Work to be completed — State how many lines below hold the word "name". Give that number and no other text.
-=-=-=-=-
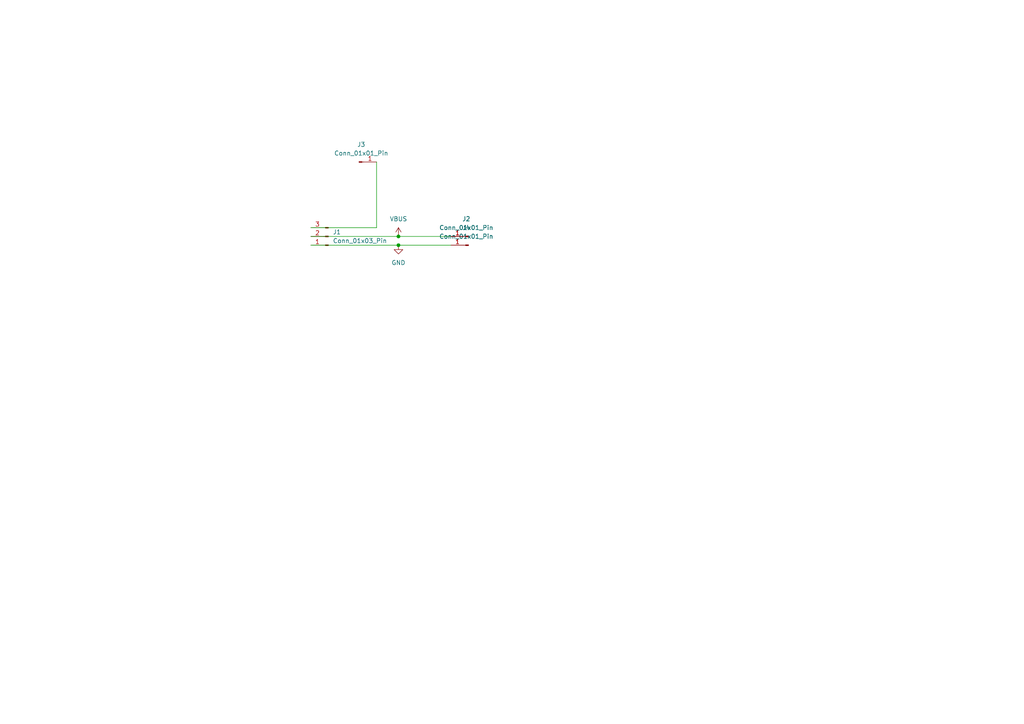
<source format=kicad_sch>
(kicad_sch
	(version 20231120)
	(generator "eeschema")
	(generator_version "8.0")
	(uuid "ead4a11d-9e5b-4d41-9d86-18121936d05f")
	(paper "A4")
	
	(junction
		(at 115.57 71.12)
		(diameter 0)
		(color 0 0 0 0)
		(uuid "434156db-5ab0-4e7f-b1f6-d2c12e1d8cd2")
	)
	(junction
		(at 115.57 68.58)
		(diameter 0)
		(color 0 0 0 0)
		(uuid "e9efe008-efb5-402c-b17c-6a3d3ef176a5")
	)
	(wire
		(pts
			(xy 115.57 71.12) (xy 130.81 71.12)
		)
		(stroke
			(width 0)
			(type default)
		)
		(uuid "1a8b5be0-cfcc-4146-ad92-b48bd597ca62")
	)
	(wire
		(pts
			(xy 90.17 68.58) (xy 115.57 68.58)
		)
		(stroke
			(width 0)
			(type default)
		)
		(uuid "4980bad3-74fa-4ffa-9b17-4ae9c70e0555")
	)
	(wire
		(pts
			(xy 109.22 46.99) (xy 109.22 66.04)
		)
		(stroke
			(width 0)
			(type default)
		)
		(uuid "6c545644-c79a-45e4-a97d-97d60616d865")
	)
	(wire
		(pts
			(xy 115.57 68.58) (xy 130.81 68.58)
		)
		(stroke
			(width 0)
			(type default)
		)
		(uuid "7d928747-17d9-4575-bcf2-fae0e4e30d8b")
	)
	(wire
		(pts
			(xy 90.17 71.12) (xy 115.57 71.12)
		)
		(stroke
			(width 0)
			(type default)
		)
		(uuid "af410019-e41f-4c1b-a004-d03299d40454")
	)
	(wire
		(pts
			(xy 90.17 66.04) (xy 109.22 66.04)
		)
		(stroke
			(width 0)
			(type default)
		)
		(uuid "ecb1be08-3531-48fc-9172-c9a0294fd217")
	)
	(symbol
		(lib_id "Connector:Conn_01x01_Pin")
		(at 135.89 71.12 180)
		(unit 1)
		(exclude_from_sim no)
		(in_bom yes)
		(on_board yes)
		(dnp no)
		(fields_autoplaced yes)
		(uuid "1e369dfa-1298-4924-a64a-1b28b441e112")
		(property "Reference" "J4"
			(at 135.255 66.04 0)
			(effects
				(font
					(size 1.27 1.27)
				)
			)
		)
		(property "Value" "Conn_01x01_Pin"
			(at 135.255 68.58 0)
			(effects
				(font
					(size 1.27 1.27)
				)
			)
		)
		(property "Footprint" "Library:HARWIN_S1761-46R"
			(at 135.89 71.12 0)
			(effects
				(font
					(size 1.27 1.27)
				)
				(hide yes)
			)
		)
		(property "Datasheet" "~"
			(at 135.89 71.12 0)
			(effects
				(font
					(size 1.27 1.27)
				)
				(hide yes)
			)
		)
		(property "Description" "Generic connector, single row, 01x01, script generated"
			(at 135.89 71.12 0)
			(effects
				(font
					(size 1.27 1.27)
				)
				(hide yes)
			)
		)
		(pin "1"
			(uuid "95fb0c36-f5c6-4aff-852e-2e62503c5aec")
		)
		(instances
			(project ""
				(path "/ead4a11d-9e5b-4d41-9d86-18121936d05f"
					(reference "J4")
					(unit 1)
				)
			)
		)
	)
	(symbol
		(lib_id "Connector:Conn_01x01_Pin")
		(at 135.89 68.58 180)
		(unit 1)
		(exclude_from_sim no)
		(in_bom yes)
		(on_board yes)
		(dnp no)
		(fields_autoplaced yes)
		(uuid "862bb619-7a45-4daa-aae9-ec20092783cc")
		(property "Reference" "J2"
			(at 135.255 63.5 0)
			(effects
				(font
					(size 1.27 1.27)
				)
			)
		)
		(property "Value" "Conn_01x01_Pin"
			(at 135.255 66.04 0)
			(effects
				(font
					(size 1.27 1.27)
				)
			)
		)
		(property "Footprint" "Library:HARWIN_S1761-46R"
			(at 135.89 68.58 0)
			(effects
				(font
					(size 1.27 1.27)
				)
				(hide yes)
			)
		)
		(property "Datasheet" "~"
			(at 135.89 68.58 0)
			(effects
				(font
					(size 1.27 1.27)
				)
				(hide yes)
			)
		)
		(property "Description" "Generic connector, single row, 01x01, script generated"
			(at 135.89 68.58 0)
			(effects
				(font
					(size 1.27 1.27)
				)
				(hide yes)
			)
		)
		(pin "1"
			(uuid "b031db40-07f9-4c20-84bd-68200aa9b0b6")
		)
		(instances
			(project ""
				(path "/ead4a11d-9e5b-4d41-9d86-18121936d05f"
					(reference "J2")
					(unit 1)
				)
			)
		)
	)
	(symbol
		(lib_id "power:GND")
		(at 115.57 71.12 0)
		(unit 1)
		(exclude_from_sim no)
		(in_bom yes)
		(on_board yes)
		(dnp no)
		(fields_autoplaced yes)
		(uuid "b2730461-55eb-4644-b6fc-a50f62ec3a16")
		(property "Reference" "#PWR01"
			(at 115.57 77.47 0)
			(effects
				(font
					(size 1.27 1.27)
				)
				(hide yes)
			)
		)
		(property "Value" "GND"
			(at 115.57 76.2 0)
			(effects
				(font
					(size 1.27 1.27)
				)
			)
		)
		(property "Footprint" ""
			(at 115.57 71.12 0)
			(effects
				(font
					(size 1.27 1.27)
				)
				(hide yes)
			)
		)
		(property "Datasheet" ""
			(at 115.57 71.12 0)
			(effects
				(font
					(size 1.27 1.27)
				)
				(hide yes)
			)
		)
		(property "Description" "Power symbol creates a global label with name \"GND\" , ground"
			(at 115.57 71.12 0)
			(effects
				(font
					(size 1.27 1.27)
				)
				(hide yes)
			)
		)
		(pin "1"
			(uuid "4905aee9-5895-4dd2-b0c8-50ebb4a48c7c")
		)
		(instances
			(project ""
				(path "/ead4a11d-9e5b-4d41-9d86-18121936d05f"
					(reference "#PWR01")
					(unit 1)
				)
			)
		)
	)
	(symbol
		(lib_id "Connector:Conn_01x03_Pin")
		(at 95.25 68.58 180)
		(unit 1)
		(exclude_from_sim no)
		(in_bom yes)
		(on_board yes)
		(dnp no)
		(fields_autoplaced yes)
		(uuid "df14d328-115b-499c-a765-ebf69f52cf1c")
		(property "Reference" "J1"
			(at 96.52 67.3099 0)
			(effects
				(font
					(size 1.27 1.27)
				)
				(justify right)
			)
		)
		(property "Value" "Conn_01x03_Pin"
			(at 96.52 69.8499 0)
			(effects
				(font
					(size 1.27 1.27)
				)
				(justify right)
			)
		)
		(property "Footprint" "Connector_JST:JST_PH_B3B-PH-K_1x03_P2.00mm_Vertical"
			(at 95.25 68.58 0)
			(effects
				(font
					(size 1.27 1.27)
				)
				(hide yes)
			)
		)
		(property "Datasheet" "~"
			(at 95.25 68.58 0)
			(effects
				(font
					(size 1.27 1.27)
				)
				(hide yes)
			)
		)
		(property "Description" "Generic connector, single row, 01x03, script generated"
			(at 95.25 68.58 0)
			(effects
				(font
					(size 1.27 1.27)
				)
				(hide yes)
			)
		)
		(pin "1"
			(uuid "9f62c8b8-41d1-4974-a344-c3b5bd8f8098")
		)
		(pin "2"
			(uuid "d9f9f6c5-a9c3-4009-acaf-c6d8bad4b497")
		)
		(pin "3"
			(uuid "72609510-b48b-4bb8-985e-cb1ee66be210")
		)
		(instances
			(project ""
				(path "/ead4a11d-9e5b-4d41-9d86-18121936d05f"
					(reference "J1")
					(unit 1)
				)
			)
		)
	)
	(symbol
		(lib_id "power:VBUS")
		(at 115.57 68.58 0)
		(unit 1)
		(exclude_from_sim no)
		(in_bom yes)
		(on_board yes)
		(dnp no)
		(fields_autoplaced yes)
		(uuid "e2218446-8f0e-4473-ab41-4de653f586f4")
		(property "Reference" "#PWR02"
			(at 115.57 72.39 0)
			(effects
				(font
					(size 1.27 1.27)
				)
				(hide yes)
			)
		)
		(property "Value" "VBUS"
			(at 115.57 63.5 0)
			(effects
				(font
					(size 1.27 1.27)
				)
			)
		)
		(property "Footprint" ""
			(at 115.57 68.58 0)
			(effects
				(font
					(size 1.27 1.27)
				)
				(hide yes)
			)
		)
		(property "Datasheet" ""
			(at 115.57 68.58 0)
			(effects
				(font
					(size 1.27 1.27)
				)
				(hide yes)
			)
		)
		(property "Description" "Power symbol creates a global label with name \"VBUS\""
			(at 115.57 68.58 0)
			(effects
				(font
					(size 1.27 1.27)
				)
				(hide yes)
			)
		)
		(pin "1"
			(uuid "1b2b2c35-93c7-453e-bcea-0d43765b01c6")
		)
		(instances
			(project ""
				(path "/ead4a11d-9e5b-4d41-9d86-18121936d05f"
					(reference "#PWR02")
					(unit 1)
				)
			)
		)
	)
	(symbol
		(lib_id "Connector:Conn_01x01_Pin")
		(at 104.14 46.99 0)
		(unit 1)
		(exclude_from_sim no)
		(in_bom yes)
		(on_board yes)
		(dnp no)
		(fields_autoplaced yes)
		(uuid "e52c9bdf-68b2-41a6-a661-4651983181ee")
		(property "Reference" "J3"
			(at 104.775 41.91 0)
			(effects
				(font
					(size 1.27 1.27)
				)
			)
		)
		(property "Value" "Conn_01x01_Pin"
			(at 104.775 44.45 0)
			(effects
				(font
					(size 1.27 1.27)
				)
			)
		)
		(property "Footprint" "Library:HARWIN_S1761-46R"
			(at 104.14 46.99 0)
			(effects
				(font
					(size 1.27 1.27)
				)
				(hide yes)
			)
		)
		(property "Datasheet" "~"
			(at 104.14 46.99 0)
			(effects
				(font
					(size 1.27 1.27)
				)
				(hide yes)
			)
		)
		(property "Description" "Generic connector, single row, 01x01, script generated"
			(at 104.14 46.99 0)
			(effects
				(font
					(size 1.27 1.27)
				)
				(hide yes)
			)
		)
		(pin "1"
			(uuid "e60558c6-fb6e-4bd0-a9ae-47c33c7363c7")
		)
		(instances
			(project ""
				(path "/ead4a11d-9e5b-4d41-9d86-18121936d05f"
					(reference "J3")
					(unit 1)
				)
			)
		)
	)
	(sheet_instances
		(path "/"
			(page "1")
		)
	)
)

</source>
-=-=-=-=-
Answer section — 2